2016, Napalm Records
Doom

Recensione di Luca Ciuti - Pubblicata in data: 21/06/16

A dispetto dei numerosi tentativi di rilancio degli ultimi anni e di release incoraggianti ("Death Magic Doom"), la carriera degli svedesi Candlemass ricorda sempre di più un grande gioco dell'oca in cui la band torna ciclicamente al punto di partenza. I tempi di Messiah Marcolin sono senza dubbio lontani e non è solo questione di avvicendamenti dietro il microfono: con il leader Leif Eidling impegnato in vari side project e temporaneamente fuori dai giochi per problemi di salute, la band sembra voler lanciare un segnale, una sorta "ehi, ci siamo anche noi" nel tentativo di uscire da questo grande impasse artistico. L'arrivo di Mats Levèn nel 2012, straordinario vocalist di comprovata esperienza, ha consentito alla band di proseguire l'attività live e mantenere in qualche modo attuale il proprio nome.
 
"Death Thy Lover" è un passaggio interlocutorio nella carriera del combo di Stoccolma, con un cantante che non riesce a togliersi la veste di guest e una formazione che si gioca la carta del rilancio un po' per prova, un po' per disperazione, ma "Death Thy Lover" al di là degli sprazzi e dei richiami al sound classico della band, regala davvero pochi sussulti: il sound della title track ricorda un certo hard rock giocato sulle frequenze medie, va un po' meglio con "Sleeping Giant" e "Sinister Sweet" che pur senza sussulti, recuperano le sonorità che hanno fatto la fortuna dei Candlemass.
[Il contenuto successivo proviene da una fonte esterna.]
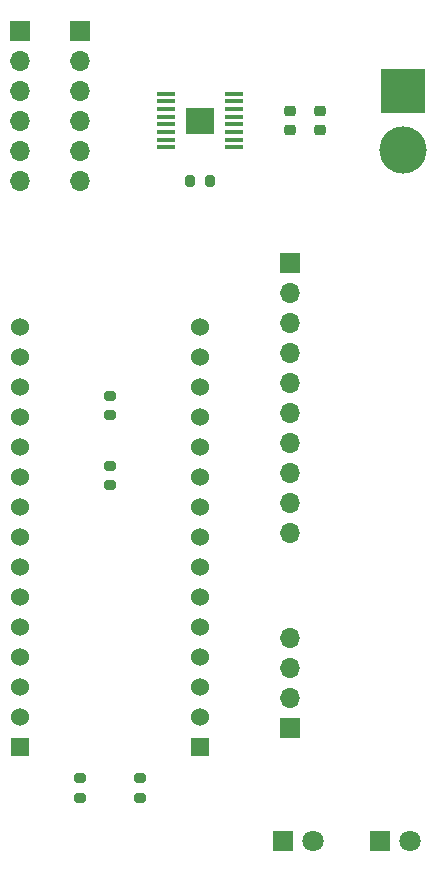
<source format=gbr>
%TF.GenerationSoftware,KiCad,Pcbnew,(6.0.7)*%
%TF.CreationDate,2023-08-01T01:27:09+09:00*%
%TF.ProjectId,graduate-project,67726164-7561-4746-952d-70726f6a6563,rev?*%
%TF.SameCoordinates,Original*%
%TF.FileFunction,Soldermask,Top*%
%TF.FilePolarity,Negative*%
%FSLAX46Y46*%
G04 Gerber Fmt 4.6, Leading zero omitted, Abs format (unit mm)*
G04 Created by KiCad (PCBNEW (6.0.7)) date 2023-08-01 01:27:09*
%MOMM*%
%LPD*%
G01*
G04 APERTURE LIST*
G04 Aperture macros list*
%AMRoundRect*
0 Rectangle with rounded corners*
0 $1 Rounding radius*
0 $2 $3 $4 $5 $6 $7 $8 $9 X,Y pos of 4 corners*
0 Add a 4 corners polygon primitive as box body*
4,1,4,$2,$3,$4,$5,$6,$7,$8,$9,$2,$3,0*
0 Add four circle primitives for the rounded corners*
1,1,$1+$1,$2,$3*
1,1,$1+$1,$4,$5*
1,1,$1+$1,$6,$7*
1,1,$1+$1,$8,$9*
0 Add four rect primitives between the rounded corners*
20,1,$1+$1,$2,$3,$4,$5,0*
20,1,$1+$1,$4,$5,$6,$7,0*
20,1,$1+$1,$6,$7,$8,$9,0*
20,1,$1+$1,$8,$9,$2,$3,0*%
G04 Aperture macros list end*
%ADD10R,1.700000X1.700000*%
%ADD11O,1.700000X1.700000*%
%ADD12RoundRect,0.200000X0.200000X0.275000X-0.200000X0.275000X-0.200000X-0.275000X0.200000X-0.275000X0*%
%ADD13RoundRect,0.225000X0.250000X-0.225000X0.250000X0.225000X-0.250000X0.225000X-0.250000X-0.225000X0*%
%ADD14R,1.800000X1.800000*%
%ADD15C,1.800000*%
%ADD16RoundRect,0.200000X0.275000X-0.200000X0.275000X0.200000X-0.275000X0.200000X-0.275000X-0.200000X0*%
%ADD17R,1.530000X1.530000*%
%ADD18C,1.530000*%
%ADD19R,2.460000X2.310000*%
%ADD20RoundRect,0.100000X-0.687500X-0.100000X0.687500X-0.100000X0.687500X0.100000X-0.687500X0.100000X0*%
%ADD21R,3.800000X3.800000*%
%ADD22C,4.000000*%
G04 APERTURE END LIST*
D10*
%TO.C,J2*%
X78740000Y-61625000D03*
D11*
X78740000Y-64165000D03*
X78740000Y-66705000D03*
X78740000Y-69245000D03*
X78740000Y-71785000D03*
X78740000Y-74325000D03*
X78740000Y-76865000D03*
X78740000Y-79405000D03*
X78740000Y-81945000D03*
X78740000Y-84485000D03*
%TD*%
D12*
%TO.C,R3*%
X71945000Y-54610000D03*
X70295000Y-54610000D03*
%TD*%
D13*
%TO.C,C2*%
X81280000Y-50305000D03*
X81280000Y-48755000D03*
%TD*%
D14*
%TO.C,D1*%
X78100000Y-110490000D03*
D15*
X80640000Y-110490000D03*
%TD*%
D16*
%TO.C,R2*%
X63500000Y-80390000D03*
X63500000Y-78740000D03*
%TD*%
%TO.C,R1*%
X63500000Y-74485000D03*
X63500000Y-72835000D03*
%TD*%
D14*
%TO.C,D2*%
X86355000Y-110490000D03*
D15*
X88895000Y-110490000D03*
%TD*%
D16*
%TO.C,R4*%
X66040000Y-106870000D03*
X66040000Y-105220000D03*
%TD*%
D13*
%TO.C,C1*%
X78740000Y-50305000D03*
X78740000Y-48755000D03*
%TD*%
D16*
%TO.C,R5*%
X60960000Y-106870000D03*
X60960000Y-105220000D03*
%TD*%
D17*
%TO.C,U1*%
X71120000Y-102575000D03*
D18*
X71120000Y-100035000D03*
X71120000Y-97495000D03*
X71120000Y-94955000D03*
X71120000Y-92415000D03*
X71120000Y-89875000D03*
X71120000Y-87335000D03*
X71120000Y-84795000D03*
X71120000Y-82255000D03*
X71120000Y-79715000D03*
X71120000Y-77175000D03*
X71120000Y-74635000D03*
X71120000Y-72095000D03*
X71120000Y-69555000D03*
X71120000Y-67015000D03*
D17*
X55880000Y-102575000D03*
D18*
X55880000Y-100035000D03*
X55880000Y-97495000D03*
X55880000Y-94955000D03*
X55880000Y-92415000D03*
X55880000Y-89875000D03*
X55880000Y-87335000D03*
X55880000Y-84795000D03*
X55880000Y-82255000D03*
X55880000Y-79715000D03*
X55880000Y-77175000D03*
X55880000Y-74635000D03*
X55880000Y-72095000D03*
X55880000Y-69555000D03*
X55880000Y-67015000D03*
%TD*%
D19*
%TO.C,U2*%
X71120000Y-49530000D03*
D20*
X68257500Y-47255000D03*
X68257500Y-47905000D03*
X68257500Y-48555000D03*
X68257500Y-49205000D03*
X68257500Y-49855000D03*
X68257500Y-50505000D03*
X68257500Y-51155000D03*
X68257500Y-51805000D03*
X73982500Y-51805000D03*
X73982500Y-51155000D03*
X73982500Y-50505000D03*
X73982500Y-49855000D03*
X73982500Y-49205000D03*
X73982500Y-48555000D03*
X73982500Y-47905000D03*
X73982500Y-47255000D03*
%TD*%
D10*
%TO.C,J5*%
X55905000Y-41935000D03*
D11*
X55905000Y-44475000D03*
X55905000Y-47015000D03*
X55905000Y-49555000D03*
X55905000Y-52095000D03*
X55905000Y-54635000D03*
%TD*%
D10*
%TO.C,J3*%
X78715000Y-100955000D03*
D11*
X78715000Y-98415000D03*
X78715000Y-95875000D03*
X78715000Y-93335000D03*
%TD*%
D21*
%TO.C,J1*%
X88265000Y-46990000D03*
D22*
X88265000Y-51990000D03*
%TD*%
D10*
%TO.C,J4*%
X60985000Y-41935000D03*
D11*
X60985000Y-44475000D03*
X60985000Y-47015000D03*
X60985000Y-49555000D03*
X60985000Y-52095000D03*
X60985000Y-54635000D03*
%TD*%
M02*

</source>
A fronte di un guitar working interessante va detto che la prestazione del vocalist, pur di alto livello, manca di quella solennità che caratterizza da sempre lo stile della band e nulla ha da spartire con i vecchi capolavori in termini di impatto emotivo. La conclusiva "The Goose" è invece un goffo tentativo strumentale di ricreare le atmosfere opprimenti dei primi Candlemass. Alla prova dei fatti era lecito aspettarsi qualcosa di più dalla prestazione di Levèn in studio, e questo è senz'altro un aspetto che dovrà essere curato maggiormente in un ipotetico rientro in studio.
 
"Death Thy Lover" è un EP con il quasi nulla dentro, un prodotto superfluo che lascia poche speranze per il proseguo della carriera degli svedesi. Accontentiamoci di rispolverare "Epicus Doomicus Metallicus", per il momento.